Si è tenuto ieri, 15 gennaio, il confronto d’apertura formale per la discussione delle linee di attuazione del Piano straordinario per il lavoro in Sardegna. L’incontro, svoltosi presso la sede della presidenza regionale a Villa Devoto (Cagliari) certifica l’avvio del tavolo con la presidenza della Giunta che la Cgil ha richiesto a più riprese. “È il primo di ulteriori momenti di confronto – ha dichiarato il segretario generale regionale della Cgil, Michele Carrus – nel quale abbiamo avanzato le proposte operative che dovranno caratterizzare gli interventi da realizzare con procedure snelle in tempi stretti”.
Come primo contributo alla discussione, la Cgil ha proposto cinque linee d’azione prioritarie e sollecitato l’adozione di un atto di indirizzo strategico della regione sul sistema di appalti e affidamenti. Oltre a cogliere le positive novità del codice nazionale, l’obiettivo è la massimizzazione dell’occupazione attraverso l’introduzione di criteri di condizionalità e premialità utili a garantire il reinserimento e l’inserimento lavorativo nei cantieri e nei servizi di pubblica utilità e che verranno realizzati direttamente attraverso il sistema delle autonomie locali, sotto la direzione della cabina unica regionale.

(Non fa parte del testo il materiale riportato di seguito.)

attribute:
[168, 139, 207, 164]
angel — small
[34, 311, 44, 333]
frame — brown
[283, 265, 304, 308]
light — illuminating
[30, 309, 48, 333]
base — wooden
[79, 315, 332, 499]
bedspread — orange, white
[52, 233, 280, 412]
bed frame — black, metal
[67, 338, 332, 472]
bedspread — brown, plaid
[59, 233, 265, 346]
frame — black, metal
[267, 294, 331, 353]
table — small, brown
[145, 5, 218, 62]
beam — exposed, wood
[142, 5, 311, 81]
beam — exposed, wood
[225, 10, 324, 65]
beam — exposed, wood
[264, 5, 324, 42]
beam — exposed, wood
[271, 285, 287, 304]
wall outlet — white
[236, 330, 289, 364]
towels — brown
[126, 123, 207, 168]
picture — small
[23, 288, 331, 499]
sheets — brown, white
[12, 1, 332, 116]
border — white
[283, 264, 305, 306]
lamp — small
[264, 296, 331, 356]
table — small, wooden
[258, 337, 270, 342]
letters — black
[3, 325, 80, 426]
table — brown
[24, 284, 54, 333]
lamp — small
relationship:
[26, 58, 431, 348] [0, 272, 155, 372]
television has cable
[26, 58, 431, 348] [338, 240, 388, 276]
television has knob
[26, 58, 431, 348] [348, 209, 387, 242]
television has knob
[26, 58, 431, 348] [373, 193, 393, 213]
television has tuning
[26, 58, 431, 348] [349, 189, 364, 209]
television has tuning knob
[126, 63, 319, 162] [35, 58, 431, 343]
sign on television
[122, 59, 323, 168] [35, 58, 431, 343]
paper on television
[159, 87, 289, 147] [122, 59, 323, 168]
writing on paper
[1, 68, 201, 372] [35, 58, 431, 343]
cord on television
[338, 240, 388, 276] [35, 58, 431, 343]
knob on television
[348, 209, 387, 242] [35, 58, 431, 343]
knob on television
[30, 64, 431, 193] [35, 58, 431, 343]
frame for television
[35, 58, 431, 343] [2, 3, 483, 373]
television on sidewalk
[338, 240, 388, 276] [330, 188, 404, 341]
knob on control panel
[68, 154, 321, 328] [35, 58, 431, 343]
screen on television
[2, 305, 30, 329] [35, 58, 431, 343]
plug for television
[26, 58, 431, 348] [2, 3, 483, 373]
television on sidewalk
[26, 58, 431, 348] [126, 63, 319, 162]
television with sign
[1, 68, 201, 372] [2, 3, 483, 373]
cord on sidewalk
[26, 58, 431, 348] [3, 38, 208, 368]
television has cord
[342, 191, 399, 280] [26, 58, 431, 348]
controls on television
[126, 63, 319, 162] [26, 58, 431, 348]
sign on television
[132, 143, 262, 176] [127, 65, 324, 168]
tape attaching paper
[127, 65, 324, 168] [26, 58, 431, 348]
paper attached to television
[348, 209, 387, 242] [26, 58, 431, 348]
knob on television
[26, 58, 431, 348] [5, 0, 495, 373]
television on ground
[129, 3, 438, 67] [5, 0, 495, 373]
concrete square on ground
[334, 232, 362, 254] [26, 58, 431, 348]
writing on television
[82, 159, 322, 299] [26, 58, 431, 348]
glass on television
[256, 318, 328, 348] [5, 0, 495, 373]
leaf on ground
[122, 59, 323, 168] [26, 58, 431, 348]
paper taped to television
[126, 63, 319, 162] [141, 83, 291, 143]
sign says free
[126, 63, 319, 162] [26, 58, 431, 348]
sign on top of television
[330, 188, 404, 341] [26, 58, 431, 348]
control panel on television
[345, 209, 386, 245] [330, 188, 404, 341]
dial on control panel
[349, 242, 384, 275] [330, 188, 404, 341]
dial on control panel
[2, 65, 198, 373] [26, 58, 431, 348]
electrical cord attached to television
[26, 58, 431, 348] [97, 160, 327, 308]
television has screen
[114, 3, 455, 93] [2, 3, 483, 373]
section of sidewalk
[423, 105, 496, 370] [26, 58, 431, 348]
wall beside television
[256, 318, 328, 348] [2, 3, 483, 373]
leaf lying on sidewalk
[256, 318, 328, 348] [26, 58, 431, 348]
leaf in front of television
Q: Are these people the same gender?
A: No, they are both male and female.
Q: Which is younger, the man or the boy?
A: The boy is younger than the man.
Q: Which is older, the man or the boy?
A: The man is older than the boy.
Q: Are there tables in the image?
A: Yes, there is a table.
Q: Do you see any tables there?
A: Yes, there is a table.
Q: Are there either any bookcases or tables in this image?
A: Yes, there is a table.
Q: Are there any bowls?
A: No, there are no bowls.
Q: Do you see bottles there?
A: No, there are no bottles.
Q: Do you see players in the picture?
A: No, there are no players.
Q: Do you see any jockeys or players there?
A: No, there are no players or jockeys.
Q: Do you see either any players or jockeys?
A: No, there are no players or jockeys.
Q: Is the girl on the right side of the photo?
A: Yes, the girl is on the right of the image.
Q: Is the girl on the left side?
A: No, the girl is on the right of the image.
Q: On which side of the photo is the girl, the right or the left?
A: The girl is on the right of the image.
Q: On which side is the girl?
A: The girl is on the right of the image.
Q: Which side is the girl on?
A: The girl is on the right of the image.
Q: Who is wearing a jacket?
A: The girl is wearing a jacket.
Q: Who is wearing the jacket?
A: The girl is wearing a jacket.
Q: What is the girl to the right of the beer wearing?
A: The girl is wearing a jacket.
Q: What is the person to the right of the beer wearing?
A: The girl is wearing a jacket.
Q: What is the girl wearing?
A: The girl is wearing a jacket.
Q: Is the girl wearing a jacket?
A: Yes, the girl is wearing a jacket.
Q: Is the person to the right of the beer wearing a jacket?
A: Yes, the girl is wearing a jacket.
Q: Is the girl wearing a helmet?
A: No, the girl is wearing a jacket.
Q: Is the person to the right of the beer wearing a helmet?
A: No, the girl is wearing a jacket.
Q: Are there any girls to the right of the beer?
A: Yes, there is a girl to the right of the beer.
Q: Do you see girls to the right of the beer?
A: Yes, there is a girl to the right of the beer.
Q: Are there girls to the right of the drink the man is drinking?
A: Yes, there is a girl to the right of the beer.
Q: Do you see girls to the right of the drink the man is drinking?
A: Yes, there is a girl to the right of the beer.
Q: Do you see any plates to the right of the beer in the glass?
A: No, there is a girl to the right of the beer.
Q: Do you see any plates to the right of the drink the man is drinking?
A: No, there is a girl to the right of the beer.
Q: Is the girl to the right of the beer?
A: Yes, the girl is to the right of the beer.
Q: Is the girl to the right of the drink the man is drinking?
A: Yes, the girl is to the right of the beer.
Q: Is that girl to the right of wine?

Pertanto, la Cgil propone cinque settori di intervento: pulizia del territorio, salvaguardia dei litorali e delle aree umide, recupero e smaltimento dei rifiuti da amianto, interventi su beni culturali, ambientali e sui servizi della pubblica amministrazione, infrastrutture e servizi locali.
Sarà inoltre importante, secondo la Cgil, l’attività dell’Aspal (Agenzia sarda per le politiche attive del lavoro), che potrà anche individuare target specifici a cui destinare specifiche misure: giovani, donne, disoccupati di lunga durata, aree di crisi e di disagio sociale, over cinquantacinquenni.
Nei prossimi giorni proseguirà lo scambio di informazioni, documenti e approfondimenti e sarà programmato un secondo momento di confronto.